A garotinha pega praticamente uma bacia de sabonetes para a senhora e sai correndo. No meu ombro, dois mini-Cíceros sobrevoam, um com asinhas e o outro, com um tridente. O com asas diz para que eu ofereça ajuda; o outro me manda pegar minhas coisas e dar o fora daquele lugar lotado.

Eu ouço o mini-Cícero do mal.

Não é que eu não seja uma boa pessoa, mas é que estou agoniado. E ainda não consegui pegar minhas coisas, e se eu não o fizer, eu posso morrer pelas mãos de minha progenitora. Eu não gostaria disso.

Dez minutos depois...

- A senhora quer ajuda?

Eu não deveria. Eu deveria.

Não, eu não deveria. E não deveria porque, mais dez minutos depois...
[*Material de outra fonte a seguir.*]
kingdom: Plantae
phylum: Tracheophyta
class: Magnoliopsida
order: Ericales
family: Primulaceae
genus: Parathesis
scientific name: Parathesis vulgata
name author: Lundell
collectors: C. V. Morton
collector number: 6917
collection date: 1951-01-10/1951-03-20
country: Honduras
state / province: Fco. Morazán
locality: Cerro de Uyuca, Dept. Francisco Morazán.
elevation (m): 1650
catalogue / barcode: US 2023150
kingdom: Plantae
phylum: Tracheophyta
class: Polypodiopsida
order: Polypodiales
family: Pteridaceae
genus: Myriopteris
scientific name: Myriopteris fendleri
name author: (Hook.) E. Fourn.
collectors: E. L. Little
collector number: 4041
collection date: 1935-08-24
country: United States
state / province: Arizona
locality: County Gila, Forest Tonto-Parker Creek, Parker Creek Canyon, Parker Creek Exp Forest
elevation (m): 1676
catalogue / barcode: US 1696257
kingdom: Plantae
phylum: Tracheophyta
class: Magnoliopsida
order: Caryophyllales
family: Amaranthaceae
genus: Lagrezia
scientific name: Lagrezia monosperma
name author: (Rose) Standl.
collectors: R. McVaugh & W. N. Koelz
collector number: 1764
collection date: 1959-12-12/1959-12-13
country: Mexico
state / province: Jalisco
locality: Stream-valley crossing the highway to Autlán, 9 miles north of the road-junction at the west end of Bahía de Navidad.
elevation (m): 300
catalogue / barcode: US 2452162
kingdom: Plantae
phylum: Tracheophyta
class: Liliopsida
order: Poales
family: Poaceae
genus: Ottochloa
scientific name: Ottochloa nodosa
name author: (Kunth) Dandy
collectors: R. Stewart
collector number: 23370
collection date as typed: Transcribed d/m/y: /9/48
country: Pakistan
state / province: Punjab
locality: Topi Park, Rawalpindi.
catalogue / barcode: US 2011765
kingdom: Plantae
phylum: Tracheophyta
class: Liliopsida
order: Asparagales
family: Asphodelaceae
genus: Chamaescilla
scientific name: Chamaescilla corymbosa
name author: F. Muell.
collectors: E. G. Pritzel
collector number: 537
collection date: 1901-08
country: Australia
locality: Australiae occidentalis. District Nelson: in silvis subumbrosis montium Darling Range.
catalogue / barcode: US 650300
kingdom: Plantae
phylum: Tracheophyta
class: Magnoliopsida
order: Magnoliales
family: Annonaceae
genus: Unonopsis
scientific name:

- Mas que raios você está fazendo aqui, Cícero? - essa foi minha mãe perguntando versus gritando.

Eu posso ver meu pai e minha irmã decidindo se irão doar meus órgãos ou não, já que ainda não assinei documento algum para autorizá-los disso após minha morte. Eduarda diz que não, porque seria muito estranho que alguém tivesse os órgãos de seu irmão gêmeo morto; meu pai diz que sim, pois salvaria vidas. Enquanto isso, minha mãe está na cadeia cumprindo pena por matar seu filho de quinze anos num supermercado após ajudar uma senhora de idade.

Já consigo sentir minha alma e meu espírito sendo levados, quando a voz da minha mãe se sobressai, me fazendo abrir os olhos e encará-la.

- Eu não disse que era para pegar as coisas e ir pra fila?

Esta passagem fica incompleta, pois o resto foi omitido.